Polymarket Faces Sportsbook Competition
Polymarket
The key shift is that prediction markets are no longer a weird side door into sports betting, they are becoming a mainstream product category with serious incumbents. Polymarket first won by being fast, cheap, and global, but sports pulled in Kalshi, then sportsbooks and exchange operators with licenses, distribution, and existing customer bases. That changes the game from proving demand to fighting for liquidity, regulation, and default placement inside larger apps.
-
Kalshi showed that sports could be the volume engine, not politics. By October and November 2025, sports made up roughly 90% of Kalshi volume, with monthly sports volume above $4B, and Polymarket and Kalshi were trading volume leadership week to week. Once that happened, every sportsbook had a clear proof point that event contracts could matter at scale.
-
Traditional operators bring an unfair distribution advantage. DraftKings bought Railbird to launch prediction markets in the coming months, while FanDuel and CME launched FanDuel Predicts with sports contracts in non online sports betting states.

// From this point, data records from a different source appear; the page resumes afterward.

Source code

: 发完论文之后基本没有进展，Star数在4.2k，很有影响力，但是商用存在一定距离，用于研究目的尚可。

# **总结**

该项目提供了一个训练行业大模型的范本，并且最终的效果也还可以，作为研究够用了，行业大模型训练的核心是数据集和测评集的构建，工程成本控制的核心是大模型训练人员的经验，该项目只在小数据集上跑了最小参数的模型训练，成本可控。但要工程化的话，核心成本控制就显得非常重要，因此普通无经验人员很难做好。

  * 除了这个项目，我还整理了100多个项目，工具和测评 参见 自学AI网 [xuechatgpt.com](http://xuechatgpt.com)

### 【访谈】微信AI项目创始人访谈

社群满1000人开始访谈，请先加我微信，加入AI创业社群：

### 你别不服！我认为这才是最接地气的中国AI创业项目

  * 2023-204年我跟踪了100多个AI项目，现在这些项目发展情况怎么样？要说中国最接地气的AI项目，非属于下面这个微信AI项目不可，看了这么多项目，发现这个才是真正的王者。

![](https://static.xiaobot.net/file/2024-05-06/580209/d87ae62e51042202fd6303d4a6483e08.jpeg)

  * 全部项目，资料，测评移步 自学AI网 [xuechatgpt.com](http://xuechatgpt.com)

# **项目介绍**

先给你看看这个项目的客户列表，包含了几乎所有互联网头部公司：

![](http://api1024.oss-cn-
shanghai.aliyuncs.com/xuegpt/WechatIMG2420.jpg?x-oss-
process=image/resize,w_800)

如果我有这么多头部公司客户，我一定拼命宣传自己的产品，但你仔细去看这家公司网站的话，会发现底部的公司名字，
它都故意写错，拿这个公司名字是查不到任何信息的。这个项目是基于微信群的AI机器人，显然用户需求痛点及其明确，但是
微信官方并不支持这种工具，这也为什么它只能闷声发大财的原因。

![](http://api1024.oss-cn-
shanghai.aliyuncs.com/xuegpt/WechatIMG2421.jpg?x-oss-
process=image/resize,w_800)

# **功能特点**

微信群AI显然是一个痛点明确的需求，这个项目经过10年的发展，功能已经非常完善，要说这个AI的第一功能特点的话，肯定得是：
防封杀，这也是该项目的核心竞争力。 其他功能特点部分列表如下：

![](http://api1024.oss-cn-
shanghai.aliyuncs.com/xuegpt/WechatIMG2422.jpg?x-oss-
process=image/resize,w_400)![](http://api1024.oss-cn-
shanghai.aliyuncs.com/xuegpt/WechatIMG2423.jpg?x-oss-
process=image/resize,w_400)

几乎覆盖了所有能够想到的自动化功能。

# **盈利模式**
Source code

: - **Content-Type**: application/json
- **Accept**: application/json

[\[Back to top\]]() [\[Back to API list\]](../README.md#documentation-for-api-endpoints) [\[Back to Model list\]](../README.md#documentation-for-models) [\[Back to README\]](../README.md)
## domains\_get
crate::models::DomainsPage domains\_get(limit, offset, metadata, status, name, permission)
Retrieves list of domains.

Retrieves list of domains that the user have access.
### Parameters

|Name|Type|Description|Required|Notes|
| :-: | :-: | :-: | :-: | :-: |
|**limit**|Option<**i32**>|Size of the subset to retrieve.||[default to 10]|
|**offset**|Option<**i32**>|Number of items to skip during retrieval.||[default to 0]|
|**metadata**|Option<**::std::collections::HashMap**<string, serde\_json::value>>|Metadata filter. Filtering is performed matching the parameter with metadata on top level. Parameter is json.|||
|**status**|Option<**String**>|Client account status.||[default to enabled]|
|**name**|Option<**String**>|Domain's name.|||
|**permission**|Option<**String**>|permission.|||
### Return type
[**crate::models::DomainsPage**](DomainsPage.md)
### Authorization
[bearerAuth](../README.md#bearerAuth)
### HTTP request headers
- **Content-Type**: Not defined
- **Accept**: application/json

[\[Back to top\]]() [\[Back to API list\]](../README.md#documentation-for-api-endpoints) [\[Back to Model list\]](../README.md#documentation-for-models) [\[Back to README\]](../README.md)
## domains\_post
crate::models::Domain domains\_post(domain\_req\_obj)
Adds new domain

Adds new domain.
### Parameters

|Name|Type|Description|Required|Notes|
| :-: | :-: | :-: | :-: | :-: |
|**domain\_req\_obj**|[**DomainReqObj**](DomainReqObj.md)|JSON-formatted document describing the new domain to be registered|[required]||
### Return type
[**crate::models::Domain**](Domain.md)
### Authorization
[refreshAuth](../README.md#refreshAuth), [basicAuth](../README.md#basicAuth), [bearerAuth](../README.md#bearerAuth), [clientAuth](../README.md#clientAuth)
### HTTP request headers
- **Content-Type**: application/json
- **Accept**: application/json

These companies already have sportsbook apps, payment rails, KYC systems, and millions of sports users to cross sell into prediction products.
-
This market is fragmenting by product and channel, not just by brand. Polymarket remains strongest in politics and crypto native trading, Kalshi is strongest in regulated U.S. sports, and newer entrants like Fanatics are plugging prediction markets into broader fan commerce and betting stacks. That creates a more crowded front end, even if liquidity still concentrates into a few core venues underneath.
The next phase is a land grab for bundled distribution. The winners will be the platforms that make prediction contracts feel like a native tab inside sports, trading, and crypto apps, while also concentrating enough order flow to keep markets tight and trustworthy. Polymarket still has brand and product speed, but the market is now moving toward bundled giants with licenses, users, and balance sheets.